JANUARY 11, 2007
A powerful legal tool useful in deterring Mexican immigrant smugglers by freezing their money has been struck down by a judge in a state that is considered to be the nation’s busiest illegal alien entry port.
Using special court orders, Arizona’s Attorney General has through the years seized $17 million in wire transfers to the state that were payments to smugglers. Information gained from the money wires has led to the arrest of more than 100 smugglers, who usually demand the money get wired in advance or hold the human cargo hostage until it is.
Because the Arizona program has been so successful in deterring smugglers, many have diverted funds to other states so Arizona’s Attorney General obtained a warrant to intercept suspicious wire transfers of $500 or more between 28 states and dozens of places in the Mexican city of Sonora that could be part of Arizona’s multi billion-dollar human smuggling business. More than $200,000 were seized in the first three days of the program.
This week a Maricopa County judge struck down the practice because it violates constitutional protections on interstate and international commerce. In his seven-page ruling the judge also wrote that Arizona officials didn’t show that the wire service customers in question were involved in crimes.
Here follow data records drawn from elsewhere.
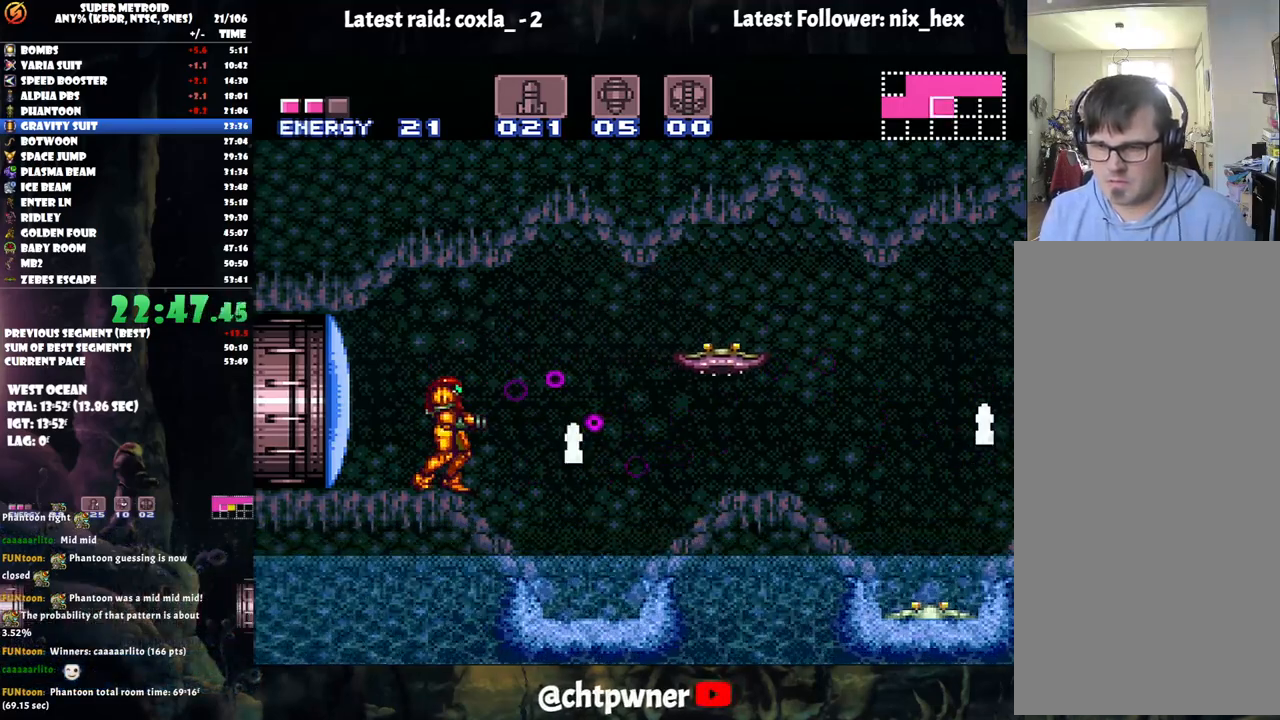
{"buttons": [], "events": [[33, "Y", "down"], [100, "Y", "up"], [167, "Y", "down"], [267, "Y", "up"], [317, "Y", "down"], [433, "Y", "up"]]}
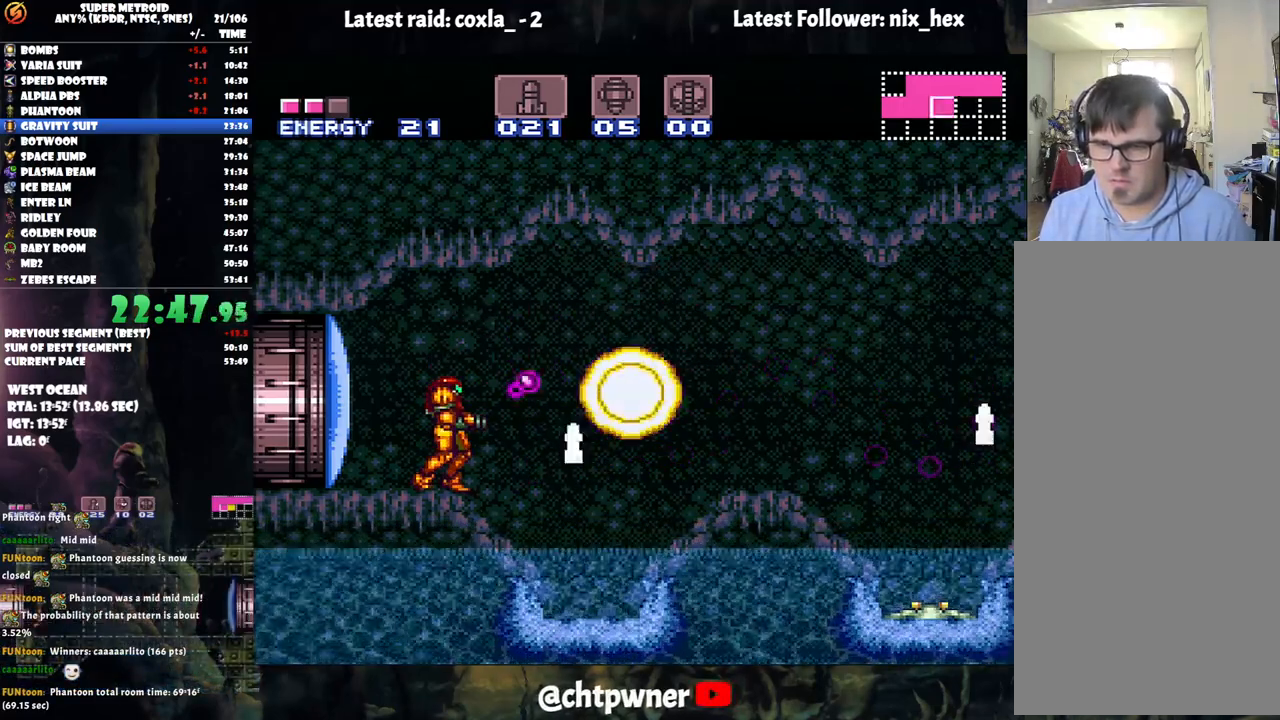
{"buttons": ["A", "DPAD_RIGHT"], "events": [[17, "Y", "down"], [33, "Y", "up"], [100, "DPAD_RIGHT", "down"], [183, "A", "down"], [283, "B", "down"], [333, "A", "up"], [433, "B", "up"], [483, "A", "down"]]}
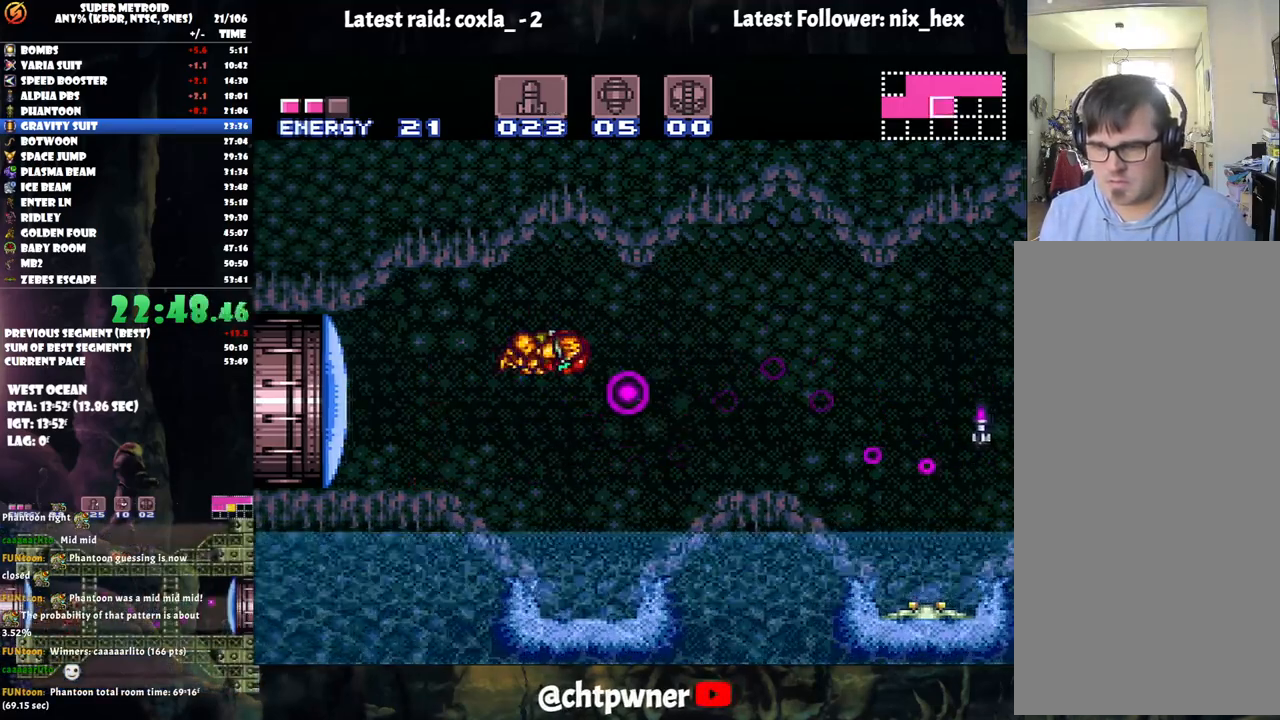
{"buttons": ["B", "DPAD_RIGHT"], "events": [[450, "B", "down"], [467, "A", "up"]]}
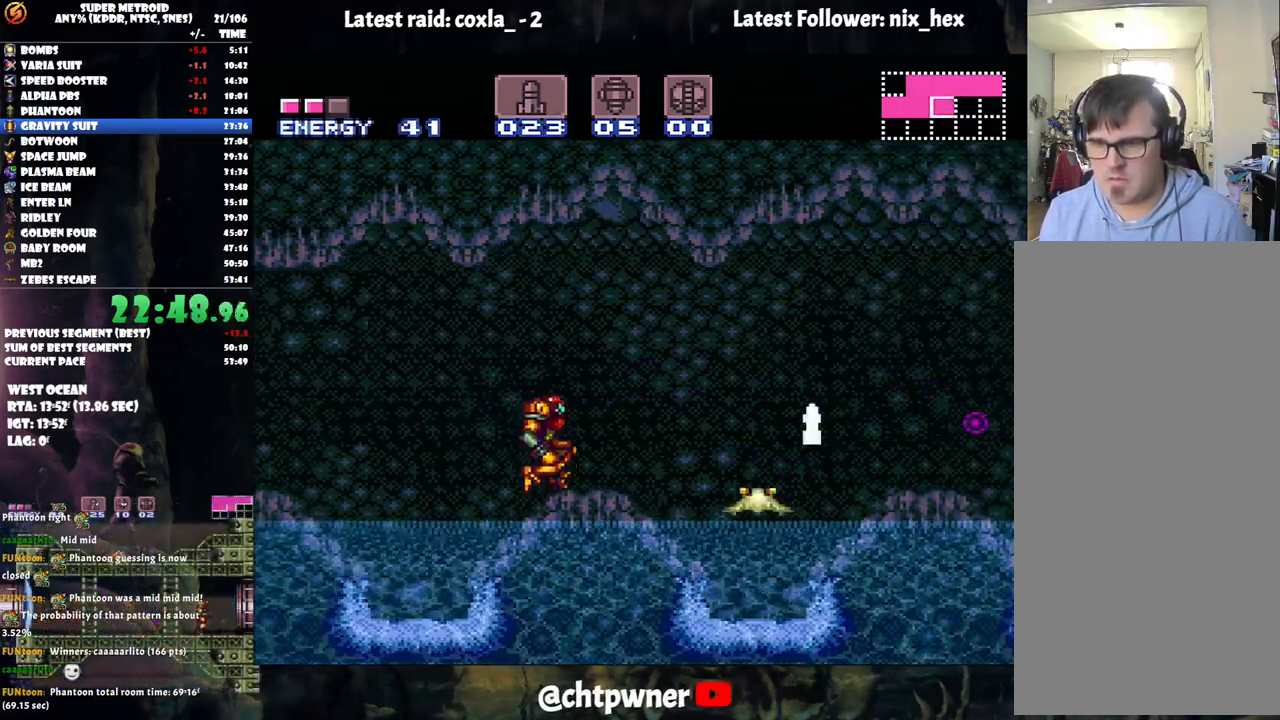
{"buttons": [], "events": [[100, "B", "up"], [117, "DPAD_RIGHT", "up"], [217, "Y", "down"], [283, "Y", "up"], [350, "Y", "down"], [433, "Y", "up"]]}
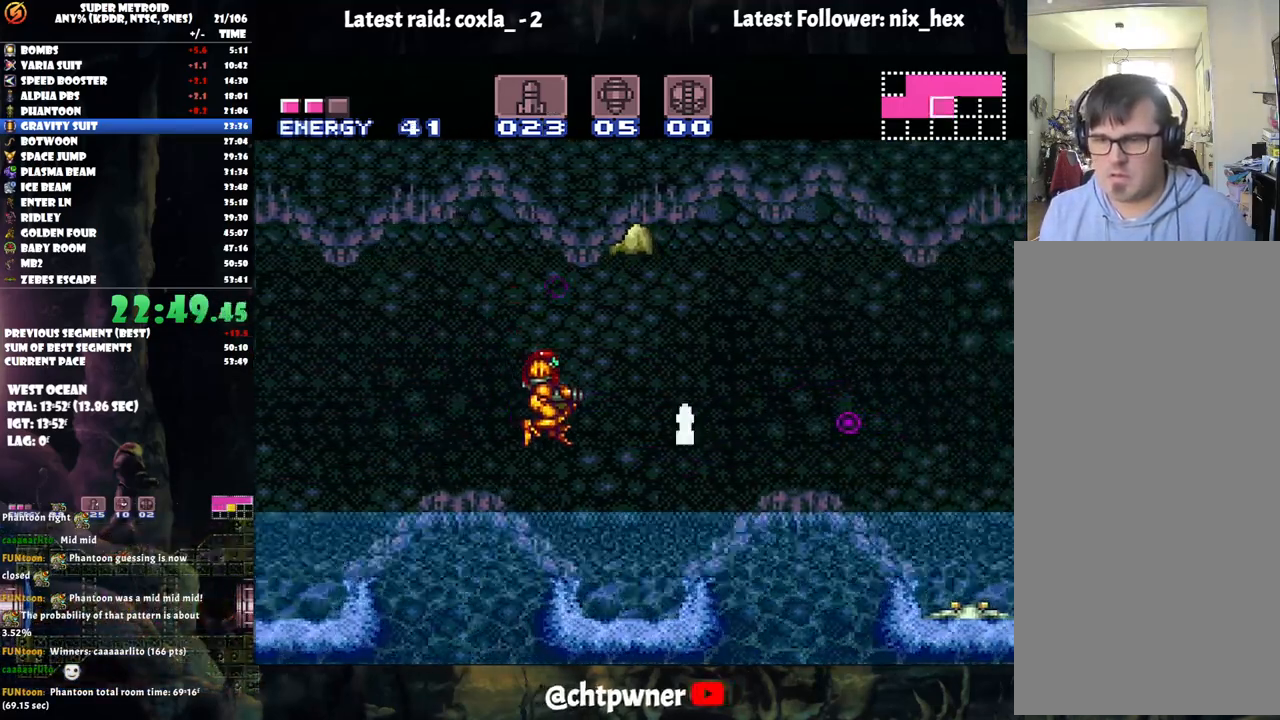
{"buttons": ["Y", "R1"], "events": [[17, "R1", "down"], [100, "Y", "down"], [233, "Y", "up"], [300, "Y", "down"], [383, "Y", "up"], [450, "Y", "down"]]}
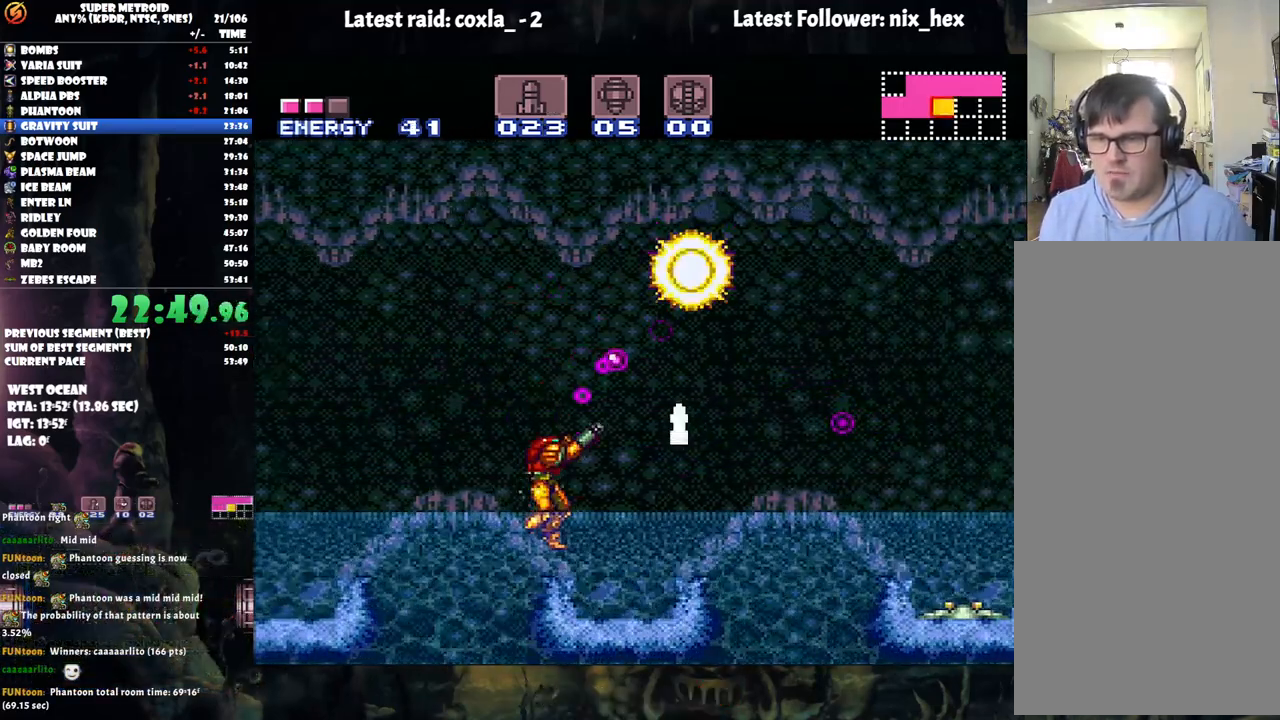
{"buttons": ["B", "DPAD_RIGHT"], "events": [[50, "Y", "up"], [150, "R1", "up"], [167, "DPAD_RIGHT", "down"], [183, "B", "down"]]}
The suit was initiated by the money wiring service company Western Union, a “trusted friend of the Latino community.”
A separate civil lawsuit has been filed by an immigrant-rights group in Phoenix that contends all of the Attorney General’s seizures are illegal even though the money is always released to those cleared of wrongdoing. One Democratic state lawmaker says that is “intimidating for those folks who perhaps may be here undocumented.”